A dor da perda de uma pessoa querida é algo imensurável. Entretanto, a dor de quem perde alguém para o suicídio pode se tornar ainda mais dolorosa. O suicídio provoca inúmeros porquês sem respostas, gerando um turbilhão de sentimentos que podem potencializar o sofrimento dos enlutados.

O suicídio causa um grande impacto na sociedade. Cada morte por suicídio afeta diretamente uma média de cinco a dez pessoas, entre familiares, amigos, colegas de trabalho ou de escola e até mesmo profissionais de saúde. Na prática, isto significa que aproximadamente de 4 a 8 milhões de pessoas são afetadas anualmente por um suicídio.

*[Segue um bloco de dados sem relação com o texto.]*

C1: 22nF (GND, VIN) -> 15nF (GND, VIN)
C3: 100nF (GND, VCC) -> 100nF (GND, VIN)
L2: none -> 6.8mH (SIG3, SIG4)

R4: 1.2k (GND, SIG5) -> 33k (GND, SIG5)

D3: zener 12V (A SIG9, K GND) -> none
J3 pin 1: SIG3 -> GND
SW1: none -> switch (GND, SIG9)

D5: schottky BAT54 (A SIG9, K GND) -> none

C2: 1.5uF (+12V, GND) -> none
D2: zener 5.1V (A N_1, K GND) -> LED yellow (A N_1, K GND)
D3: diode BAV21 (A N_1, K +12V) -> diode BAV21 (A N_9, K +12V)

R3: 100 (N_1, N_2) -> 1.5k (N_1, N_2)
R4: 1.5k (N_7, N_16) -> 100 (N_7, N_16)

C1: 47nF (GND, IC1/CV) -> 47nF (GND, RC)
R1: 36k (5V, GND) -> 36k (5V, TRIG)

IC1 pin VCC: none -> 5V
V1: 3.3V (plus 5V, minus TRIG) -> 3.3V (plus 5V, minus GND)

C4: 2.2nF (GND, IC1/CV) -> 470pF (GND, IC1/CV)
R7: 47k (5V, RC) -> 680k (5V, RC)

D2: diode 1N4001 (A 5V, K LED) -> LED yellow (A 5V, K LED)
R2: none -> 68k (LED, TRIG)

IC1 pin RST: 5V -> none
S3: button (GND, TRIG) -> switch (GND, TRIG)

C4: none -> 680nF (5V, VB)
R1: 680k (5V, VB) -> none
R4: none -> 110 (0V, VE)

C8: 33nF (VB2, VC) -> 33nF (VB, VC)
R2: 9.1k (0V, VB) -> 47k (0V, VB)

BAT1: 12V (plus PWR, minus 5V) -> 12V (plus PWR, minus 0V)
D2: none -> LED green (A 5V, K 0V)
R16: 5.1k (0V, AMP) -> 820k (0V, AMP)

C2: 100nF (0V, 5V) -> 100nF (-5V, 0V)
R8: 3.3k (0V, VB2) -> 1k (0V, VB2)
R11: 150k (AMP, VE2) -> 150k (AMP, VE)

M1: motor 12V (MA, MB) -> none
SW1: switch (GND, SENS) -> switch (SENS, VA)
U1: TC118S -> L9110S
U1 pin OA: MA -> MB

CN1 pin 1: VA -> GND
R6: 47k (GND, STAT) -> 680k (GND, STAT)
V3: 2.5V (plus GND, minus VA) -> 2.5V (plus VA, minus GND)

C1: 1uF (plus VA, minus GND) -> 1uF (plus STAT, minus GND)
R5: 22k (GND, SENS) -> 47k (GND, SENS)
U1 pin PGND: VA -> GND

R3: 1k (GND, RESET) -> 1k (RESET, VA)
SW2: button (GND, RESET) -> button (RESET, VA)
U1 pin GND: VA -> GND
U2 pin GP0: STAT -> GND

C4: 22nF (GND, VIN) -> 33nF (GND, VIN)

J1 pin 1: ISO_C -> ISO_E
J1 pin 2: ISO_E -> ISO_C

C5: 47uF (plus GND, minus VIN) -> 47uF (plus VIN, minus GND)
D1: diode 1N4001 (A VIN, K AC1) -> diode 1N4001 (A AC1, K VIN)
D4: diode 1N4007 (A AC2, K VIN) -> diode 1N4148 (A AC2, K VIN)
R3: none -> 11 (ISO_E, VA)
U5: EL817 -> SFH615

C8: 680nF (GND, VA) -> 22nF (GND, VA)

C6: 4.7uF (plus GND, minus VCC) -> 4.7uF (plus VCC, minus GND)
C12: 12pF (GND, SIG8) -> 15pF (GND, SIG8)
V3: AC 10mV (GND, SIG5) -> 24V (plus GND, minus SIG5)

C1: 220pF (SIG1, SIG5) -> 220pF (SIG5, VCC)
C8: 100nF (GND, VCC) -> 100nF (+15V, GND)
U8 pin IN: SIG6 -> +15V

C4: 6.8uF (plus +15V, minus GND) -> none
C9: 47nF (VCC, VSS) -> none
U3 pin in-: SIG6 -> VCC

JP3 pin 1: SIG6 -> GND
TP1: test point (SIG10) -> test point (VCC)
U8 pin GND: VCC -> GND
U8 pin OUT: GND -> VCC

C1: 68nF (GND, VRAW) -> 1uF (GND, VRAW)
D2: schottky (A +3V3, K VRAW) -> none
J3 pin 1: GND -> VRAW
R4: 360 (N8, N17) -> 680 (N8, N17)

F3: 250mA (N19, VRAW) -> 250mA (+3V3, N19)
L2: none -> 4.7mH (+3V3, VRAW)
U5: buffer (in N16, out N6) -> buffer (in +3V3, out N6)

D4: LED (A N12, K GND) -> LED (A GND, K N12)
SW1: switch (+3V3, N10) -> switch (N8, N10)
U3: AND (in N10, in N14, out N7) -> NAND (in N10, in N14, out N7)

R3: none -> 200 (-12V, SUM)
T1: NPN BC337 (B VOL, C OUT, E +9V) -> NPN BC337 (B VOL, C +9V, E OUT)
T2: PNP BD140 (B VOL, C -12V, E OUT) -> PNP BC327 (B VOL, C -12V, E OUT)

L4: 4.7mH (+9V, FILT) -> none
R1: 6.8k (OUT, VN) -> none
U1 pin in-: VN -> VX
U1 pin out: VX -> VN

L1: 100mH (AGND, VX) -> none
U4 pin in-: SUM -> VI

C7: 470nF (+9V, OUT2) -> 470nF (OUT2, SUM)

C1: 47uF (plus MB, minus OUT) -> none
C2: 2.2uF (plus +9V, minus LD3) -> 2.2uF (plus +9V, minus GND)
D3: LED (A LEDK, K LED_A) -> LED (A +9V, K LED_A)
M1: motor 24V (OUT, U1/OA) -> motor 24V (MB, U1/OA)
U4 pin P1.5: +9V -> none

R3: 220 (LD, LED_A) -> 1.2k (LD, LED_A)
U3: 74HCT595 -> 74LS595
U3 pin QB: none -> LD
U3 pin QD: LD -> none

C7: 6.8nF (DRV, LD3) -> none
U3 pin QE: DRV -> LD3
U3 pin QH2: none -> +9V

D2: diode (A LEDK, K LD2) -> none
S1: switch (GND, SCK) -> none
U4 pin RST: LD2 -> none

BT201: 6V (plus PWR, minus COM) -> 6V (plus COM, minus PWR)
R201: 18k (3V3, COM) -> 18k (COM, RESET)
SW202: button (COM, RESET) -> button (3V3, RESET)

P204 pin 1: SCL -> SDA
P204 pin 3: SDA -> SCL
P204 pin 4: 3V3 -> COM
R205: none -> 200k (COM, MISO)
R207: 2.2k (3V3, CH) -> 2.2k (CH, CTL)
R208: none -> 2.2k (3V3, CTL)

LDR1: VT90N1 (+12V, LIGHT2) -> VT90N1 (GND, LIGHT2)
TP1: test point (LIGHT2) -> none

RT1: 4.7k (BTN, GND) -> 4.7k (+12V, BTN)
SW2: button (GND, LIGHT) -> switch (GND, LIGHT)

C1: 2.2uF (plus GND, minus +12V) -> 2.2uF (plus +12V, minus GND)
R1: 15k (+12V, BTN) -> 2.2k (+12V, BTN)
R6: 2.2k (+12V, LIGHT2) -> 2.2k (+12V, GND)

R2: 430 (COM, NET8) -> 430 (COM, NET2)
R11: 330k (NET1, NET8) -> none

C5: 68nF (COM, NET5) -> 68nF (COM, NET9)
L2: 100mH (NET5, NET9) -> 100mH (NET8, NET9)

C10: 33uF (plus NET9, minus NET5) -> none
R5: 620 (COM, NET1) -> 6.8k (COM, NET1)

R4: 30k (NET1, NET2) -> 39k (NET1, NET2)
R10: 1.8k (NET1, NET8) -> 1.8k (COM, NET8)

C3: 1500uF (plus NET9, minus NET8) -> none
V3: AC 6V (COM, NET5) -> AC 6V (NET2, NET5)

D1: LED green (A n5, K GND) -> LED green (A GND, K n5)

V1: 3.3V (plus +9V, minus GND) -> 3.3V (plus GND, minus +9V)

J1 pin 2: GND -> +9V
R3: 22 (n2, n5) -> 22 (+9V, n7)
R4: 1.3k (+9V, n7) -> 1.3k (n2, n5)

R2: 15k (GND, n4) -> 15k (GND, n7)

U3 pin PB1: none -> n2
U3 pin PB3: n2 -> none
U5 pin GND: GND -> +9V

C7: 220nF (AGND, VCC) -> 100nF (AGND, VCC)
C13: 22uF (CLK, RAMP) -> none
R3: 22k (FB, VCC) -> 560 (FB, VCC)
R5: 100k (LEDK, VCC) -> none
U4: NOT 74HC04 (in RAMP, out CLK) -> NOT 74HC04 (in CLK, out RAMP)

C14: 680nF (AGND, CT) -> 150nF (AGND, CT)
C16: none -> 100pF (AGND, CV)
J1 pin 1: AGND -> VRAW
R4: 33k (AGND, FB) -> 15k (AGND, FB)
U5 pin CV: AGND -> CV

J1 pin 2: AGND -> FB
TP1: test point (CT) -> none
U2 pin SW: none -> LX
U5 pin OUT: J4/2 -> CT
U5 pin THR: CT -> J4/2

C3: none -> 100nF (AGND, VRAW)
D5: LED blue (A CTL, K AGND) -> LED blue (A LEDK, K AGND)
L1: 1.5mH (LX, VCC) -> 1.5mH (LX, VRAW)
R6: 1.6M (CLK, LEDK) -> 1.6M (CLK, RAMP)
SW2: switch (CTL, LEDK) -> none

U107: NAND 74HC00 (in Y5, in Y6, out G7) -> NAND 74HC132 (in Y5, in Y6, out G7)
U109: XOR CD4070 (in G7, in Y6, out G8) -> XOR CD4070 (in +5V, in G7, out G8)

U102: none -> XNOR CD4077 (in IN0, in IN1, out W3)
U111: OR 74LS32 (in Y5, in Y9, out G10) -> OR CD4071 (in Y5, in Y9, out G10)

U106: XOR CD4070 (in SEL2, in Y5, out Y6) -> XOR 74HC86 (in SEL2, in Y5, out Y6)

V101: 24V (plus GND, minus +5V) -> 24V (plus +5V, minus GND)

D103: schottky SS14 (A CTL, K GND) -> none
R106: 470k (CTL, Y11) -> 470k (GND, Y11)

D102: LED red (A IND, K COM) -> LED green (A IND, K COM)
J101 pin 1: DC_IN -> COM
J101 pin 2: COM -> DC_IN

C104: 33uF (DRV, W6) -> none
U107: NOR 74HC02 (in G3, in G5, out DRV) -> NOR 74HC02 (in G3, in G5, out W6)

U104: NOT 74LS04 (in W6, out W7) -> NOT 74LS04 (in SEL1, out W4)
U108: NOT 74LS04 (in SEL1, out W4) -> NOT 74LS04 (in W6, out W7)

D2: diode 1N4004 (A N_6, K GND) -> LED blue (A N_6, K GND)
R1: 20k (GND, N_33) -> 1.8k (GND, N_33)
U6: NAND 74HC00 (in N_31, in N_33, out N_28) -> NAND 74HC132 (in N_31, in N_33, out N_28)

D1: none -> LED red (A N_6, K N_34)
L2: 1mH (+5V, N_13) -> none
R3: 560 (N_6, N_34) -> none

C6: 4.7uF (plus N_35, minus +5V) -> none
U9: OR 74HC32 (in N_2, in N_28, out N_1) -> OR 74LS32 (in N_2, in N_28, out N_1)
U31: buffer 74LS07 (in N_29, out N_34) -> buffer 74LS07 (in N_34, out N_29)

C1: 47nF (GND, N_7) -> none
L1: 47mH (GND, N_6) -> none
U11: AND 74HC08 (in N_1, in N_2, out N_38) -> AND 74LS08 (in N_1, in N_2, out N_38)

As pessoas afetadas por uma morte de suicídio são consideradas como “sobreviventes”. Estas pessoas têm maior probabilidade de desenvolver um luto complicado, ou seja, mais difícil de ser enfrentado e elaborado.

Muitas pessoas enlutadas hesitam em falar sobre a perda, vivenciam uma dor pungente, de forma isolada, devido ao acréscimo de sentimentos como a vergonha, a culpa, raiva e o medo.

Dentre os sentimentos de um enlutado por suicídio, a vergonha e a culpa são os que mais prevalecem. Muitas vezes, o sentimento de vergonha é movido pela preocupação com a reação dos outros, já o sentimento de culpa emerge quando o enlutado desenvolve sentimentos de responsabilidade pelo ato cometido.

É importante ressaltar que os enlutados que perderam alguém por causas naturais também tendem a assumir um sentimento de responsabilidade pela morte do ente querido. Em ambas as situações, as pessoas acreditam que poderiam ter evitado a morte de alguma forma.

Cada sujeito encontra uma saída particular para lidar com o sofrimento trazido pela perda. Os enlutados por suicídio, tomados pelos sentimentos de raiva e culpa exacerbada, podem desenvolver condutas autodestrutivas, como forma de punição. Ou, podem também projetar os sentimentos nos outros, numa tentativa de encontrar um significado para uma situação de difícil compreensão.

Muitas vezes, as pessoas religiosas questionam a Deus por deixar a pessoa morrer e com isto tendem a enfraquecer a sua fé. Em alguns casos, quando os sentimentos são reprimidos, podem desenvolver, mais tarde, doenças psicossomáticas ou depressão.

O sofrimento e o estigma associado à perda por suicídio podem perdurar por muitos e muitos anos, até mesmo pelo resto da vida, o que pode ocorrer com qualquer pessoa da família.

A psiquiatra Alexandrina Meleiro (2004) descreve que diante da morte as pessoas enlutadas têm fantasias de que a perda irá afetá-las no futuro. A autora explica que no luto por suicídio esta ideia pode perdurar por mais tempo, pois o sujeito tende a alimentar o sentimento de culpa. Por estas razões, a Organização Mundial da Saúde recomenda às autoridades sanitárias e de assistência social que deem apoio e suporte emocional tanto para as pessoas em risco, quanto para os sobreviventes de suicídio.

A autora salienta que explorar formas de lidar com esta realidade pode minimizar o impacto causado pela perda. Isto significa que a dor de quem fica pode ser elaborada e transformada em novos sentidos, em vida.

Em minha experiência pessoal, como sobrevivente, posso dizer que elaborar a dor da perda por suicídio foi muito difícil, porém transformador. Para seguir em frente precisei reconhecer e cuidar do meu luto. Da dor da perda que marcou a minha família, encontrei um novo sentido para a minha vida. Hoje ofereço uma escuta livre de julgamentos e preconceitos para aqueles que sofrem com a dor da existência.

Diante da especificidade do processo do luto por suicídio, acreditamos que uma estratégia de intervenção indicada é estabelecer encontros de pessoas que sobreviveram ao suicídio de uma pessoa querida. Um espaço de acolhimento, nas comunidades, lugar no qual as pessoas possam falar abertamente sobre seus sentimentos, sem julgamentos. Estabelecer uma comunicação adequada em grupo, é um recurso que pode fornecer às pessoas um sentimento de apoio e pertencimento, por estarem com alguém que realmente as entende, pois estão passando pela mesma experiência.

“Toda dor pode ser suportada se

 sobre ela puder ser contada uma história”.

(Hannah Arendt)

Sugestão de leitura: Suicídio: Estudos Fundamentais

Alexandrina Meleiro Maria Augusta da Silva Meleiro;

Chei Tung Teng; Yuan Pang Wang, 2004.